Growing morel mushrooms is an art form few commercial growers have been able to accomplish. Using the same basic methods of growing used in other mushroom varieties, you can start your mushrooms and hope that mother nature provides the exact conditions necessary for fruit production. When you luck into a crop of morels, you can add the delicacy to your farmer's market wares.
Things You'll Need
Old sheets or newspaper
Hunt for morels to use as parents for your future crops. Head into the woods during the rainy spring, particularly during the months of April and May. Collect any morels you find and place in a mesh bag that allows the mushrooms to breath and prevents condensation inside the bag.

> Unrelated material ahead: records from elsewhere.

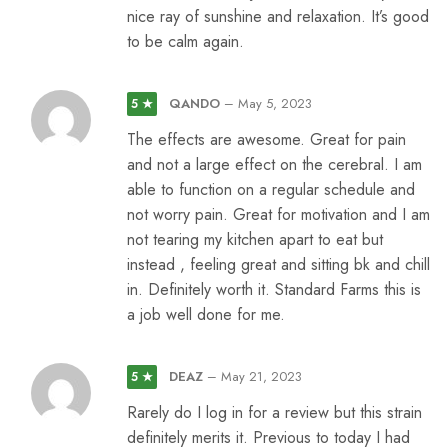
nice ray of sunshine and relaxation. It’s good
to be calm again.
QANDO
–
May 5, 2023
5 ★
The effects are awesome. Great for pain
and not a large effect on the cerebral. I am
able to function on a regular schedule and
not worry pain. Great for motivation and I am
not tearing my kitchen apart to eat but
instead , feeling great and sitting bk and chill
in. Definitely worth it. Standard Farms this is
a job well done for me.
DEAZ
–
May 21, 2023
5 ★
Rarely do I log in for a review but this strain
definitely merits it. Previous to today I had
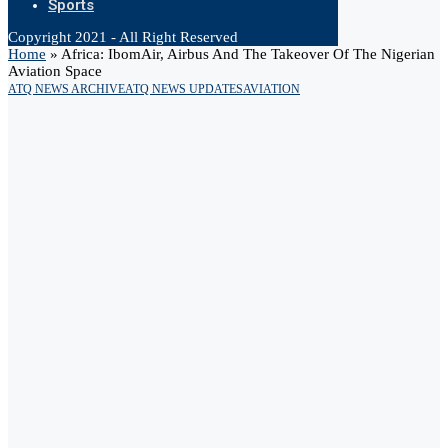
Sports
Copyright 2021 - All Right Reserved
Home
»
Africa: IbomAir, Airbus And The Takeover Of The Nigerian
Aviation Space
ATQ NEWS ARCHIVE
ATQ NEWS UPDATES
AVIATION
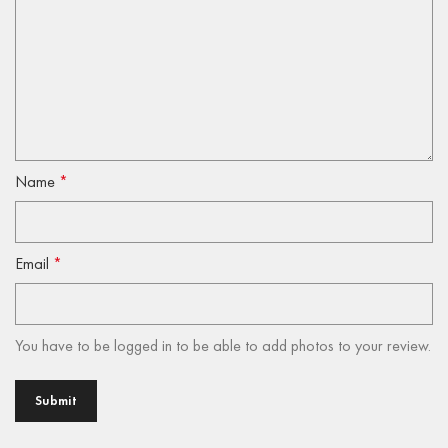
Name
*
Email
*
You have to be logged in to be able to add photos to your review.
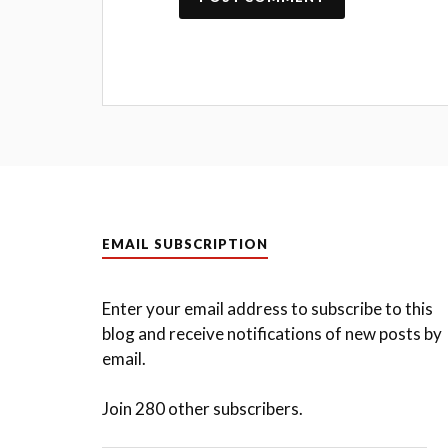
EMAIL SUBSCRIPTION
Enter your email address to subscribe to this
blog and receive notifications of new posts by
email.
Join 280 other subscribers.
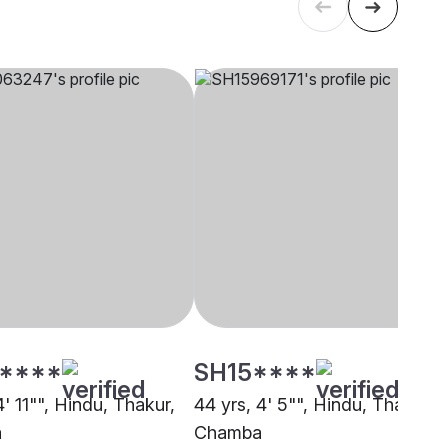
****
SH15****
4' 11"", Hindu, Thakur,
44 yrs, 4' 5"", Hindu, Thakur,
a
Chamba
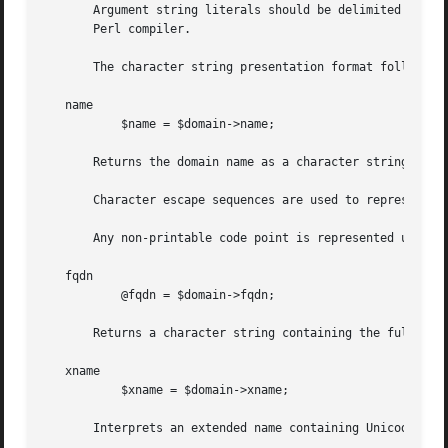
       Argument string literals should be delimited by sin
       Perl compiler.

       The character string presentation format follows th
   name

	   $name = $domain->name;

       Returns the domain name as a character string corre
       Character escape sequences are used to represent a 
       Any non-printable code point is represented using t
   fqdn

	   @fqdn = $domain->fqdn;

       Returns a character string containing the fully qua
   xname

	   $xname = $domain->xname;

       Interprets an extended name containing Unicode doma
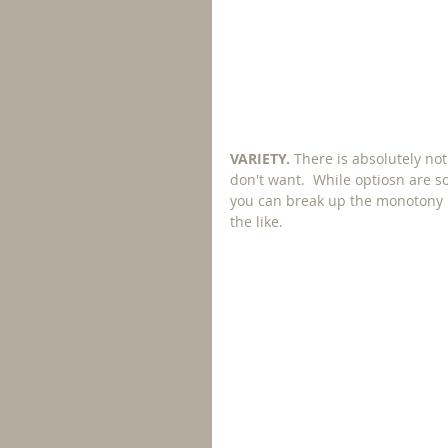
VARIETY. 
There is absolutely no
don't want.  While optiosn are 
you can break up the monotony by 
the like.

Spread the mushrooms out indoors on old sheets or newspapers to capture spores as the mushrooms dry and shrink. To keep mushrooms from becoming soggy and promote faster drying, use a dehumidifier to pull excess moisture from the air.
Remove dried mushrooms and place in bags or containers for storage, or place in the freezer. Fold newspapers or sheets in half to collect dropped spores so they do not disperse into the air inside your home.
Take the folded sheets of papers to your chosen morel garden. Ideally, you should choose places in your garden with partial sunlight, as morels most often grow in forested areas with thick canopies allowing little sunlight to reach the soil.
Apply finished compost on top of the soil to provide a nutrient-rich growing medium for the morel spores. Smooth the compost down to create a level layer measuring only one to two inches thick.
Unfold the newspapers or sheets and shake vigorously over the chosen mushroom garden plot. Many of the spores will deposit inside the garden, while others may travel several feet through the air and deposit elsewhere in your yard or other garden plots.
Leave the spores alone and nature will take its course. Morels may not appear the first year and may appear in different quantities each year, depending on weather conditions.